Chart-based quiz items

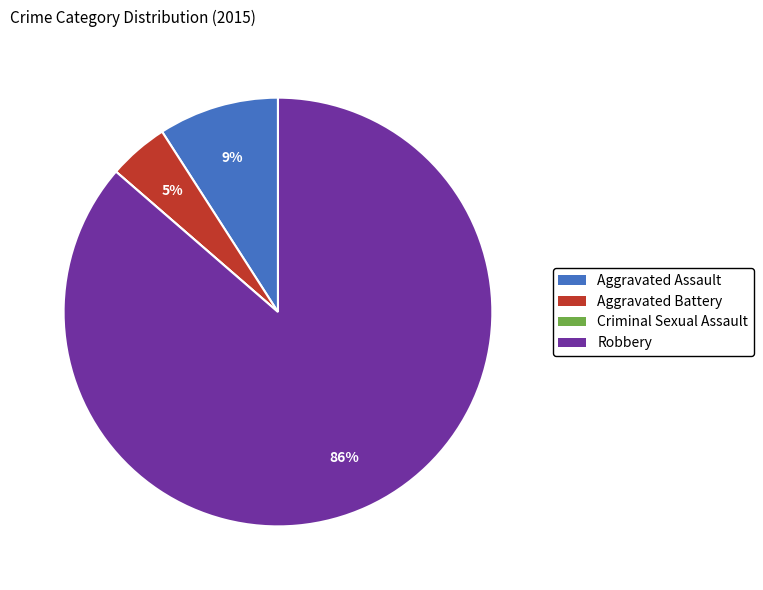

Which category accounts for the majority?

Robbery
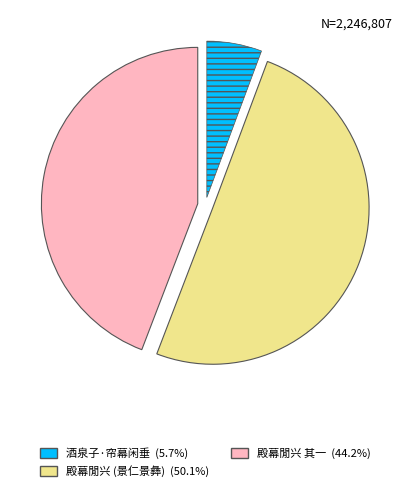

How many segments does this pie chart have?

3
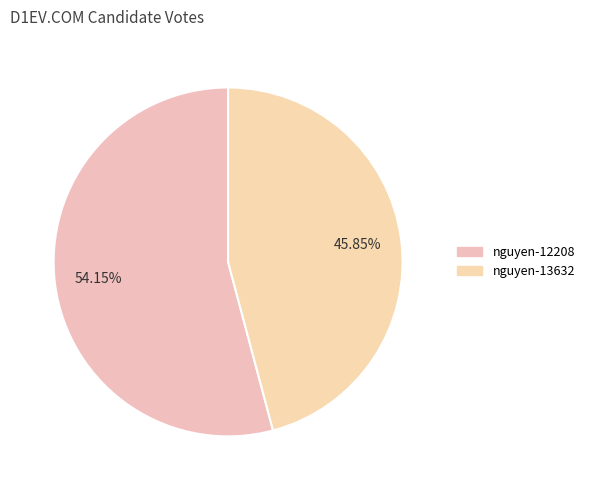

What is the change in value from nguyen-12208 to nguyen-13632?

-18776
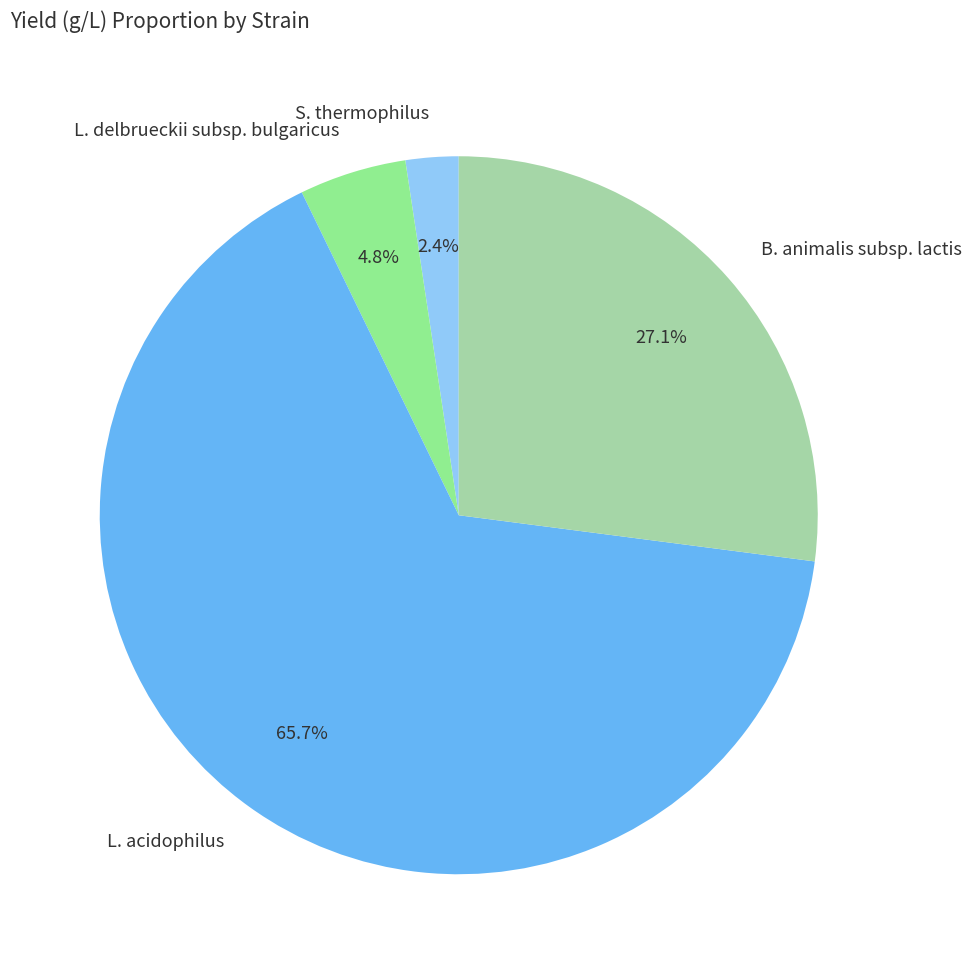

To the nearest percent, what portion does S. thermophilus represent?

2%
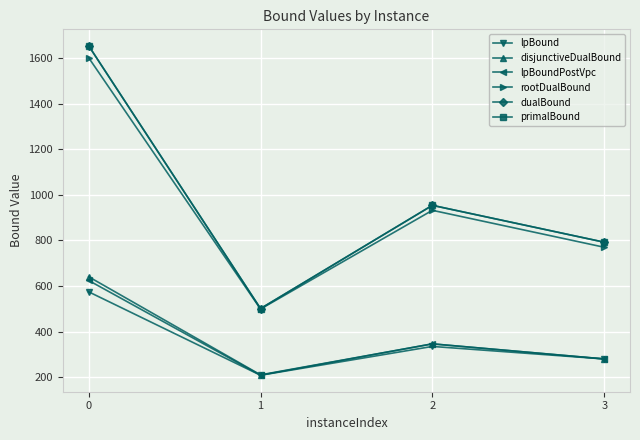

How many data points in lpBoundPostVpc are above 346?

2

§ Task instructions
Transcribe all of the entries above word for word, omitting the pictures.

§ Written answer
Which category accounts for the majority?

Robbery

How many segments does this pie chart have?

3

What is the change in value from nguyen-12208 to nguyen-13632?

-18776

To the nearest percent, what portion does S. thermophilus represent?

2%

How many data points in lpBoundPostVpc are above 346?

2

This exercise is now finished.